Opinion

Historic arms spending

photo_camera gasto armamentistico

According to the Stockholm International Peace Research Institute (SIPRI) last year, the world spent 2.11 trillion dollars on military spending, which was another record figure - up 0.7% in real terms - and this in the absence of a Russian invasion of Ukraine and an imminent propensity towards rearmament as a response to war action.

If military spending had been rising for seven consecutive years, this year, 2022, will mark a significant jump because countries such as Germany have abandoned their traditional policy of moderate military spending, following the real threat that the Kremlin has a war campaign on its hands beyond Ukraine.

Last year the United States, China, India, the United Kingdom and Russia persisted with their behaviour of being the countries that spent the most on their war industry, accounting for 62% of the world's total.  But none more so than the United States, which in 2021, with its 800 billion dollars, endorsed its vocation for self-defence and also for continuing to act as a global policeman.

The fact that the priority continues to be armaments is very revealing of the current historical moment, because, to begin with, the pandemic is not abating and SARS-Cov-2 infections are proliferating, as are reinfections and there are people infected (vaccinated) who are also dying from complications derived from the coronavirus.

But the invasion, consummated on 24 February, with the days passing and more than two months of atrocities committed by Russian troops in their wartime occupation of Ukraine, has meant that the main priority of the rulers is to ensure the security and defence of their respective countries.

There is no doubt that we are living through a Cold War 2.0 that can no longer be concealed and in which the range of confrontations is not only that of the United States against the USSR as it was before 1990 and once the Second World War was over; no, now there are many geopolitical actors involved, some more or less powerful militarily speaking, but who intend to play a relevant role in the second half of the 21st century.

There is an accumulated bitterness, a resentment that has arisen on several fronts and that is hitting the West hard against several Asian countries in particular. It is not an ideological crisis, but a geo-strategic and geo-economic war in which, from time to time, freedom and democracy are also being wielded.

In 2022, we are already seeing the reaction of several countries to the Russian invasion, in the position of altering their traditional budget of spending no more than 1% of their GDP on military defence. They are finally stepping out of their comfort zone as the White House had been pushing for some time. In the end it has been achieved because of fear of Russia.

On the subject

In what is now the age of the drone, as it has proved its effectiveness and efficiency in the defence of Ukraine by bombing several columns of Russian military vehicles and tanks, investment in military research to obtain more equipment and cheap but potentially deadly techniques is experiencing its own particular boom.
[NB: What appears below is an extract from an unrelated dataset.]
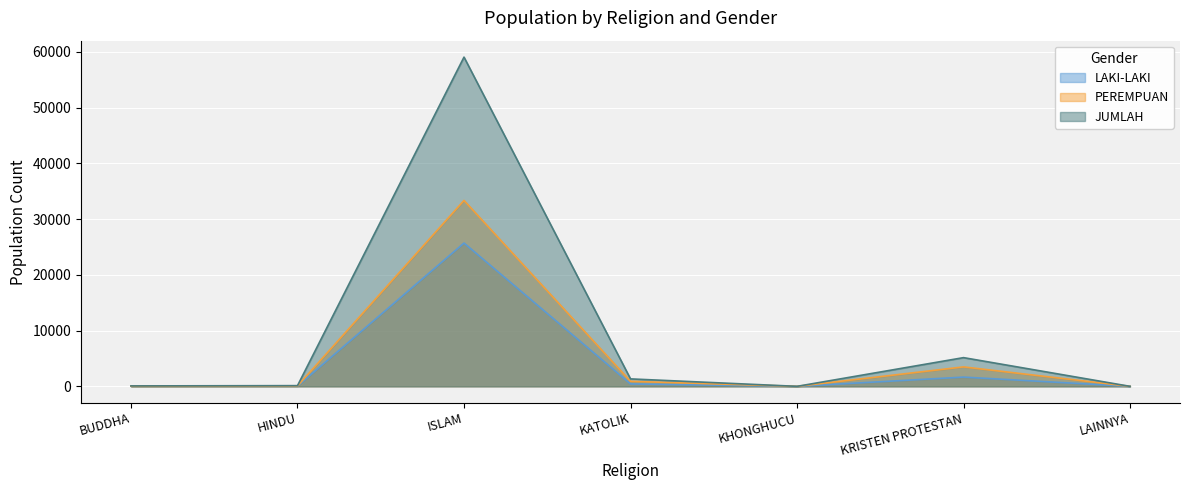

What is the sum of the PEREMPUAN values at BUDDHA and ISLAM?

33402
In the Ukrainian war rampage, everything from Bayraktar drones to the dreaded Russian thermobaric weapons that destroy bunkers with their ability to annihilate all forms of life have been used. I find it shattering that destruction is making its way, making its way into countries' defence plans, because an inability to achieve lasting peace persists.

Instead, more money should be spent on reformulating the role of the UN, creating effective preventive and sanction mechanisms to avoid future invasions and other atrocities that could lead to a Third World War.

It is shattering that a majority of countries talk about arming Ukraine, but only a handful actually care about peace, about avoiding bloodshed.

And it is equally sad that with these historic military budgets, money is flowing for war and there is no more spending and investment to build more modern hospitals, well equipped with the latest techniques and with more doctors, nurses and beds.

At this rate, today's fear will eventually turn the world into a permanent war economy. The UN has already given up because it does not work to prevent a nuclear power from invading a weaker country.

On Tuesday 26 April, António Guterres, head of the United Nations, arrived in Moscow after two months of war, of massacres of civilians, of seeing that the dictator Vladimir Putin does not respect international bodies, laws, treaties or agreements. It is too late: Guterres talks of peace, but Putin talks of war, and so does the West, with the United Kingdom sending its Stormer tanks to support Kiev; with Washington also announcing more weapons, and even Germany has decided to join the arms party. At this rate, we will all end up in a big war and arms production will be the only way out, as if it were the only way out... the war industry meanwhile continues to make profits.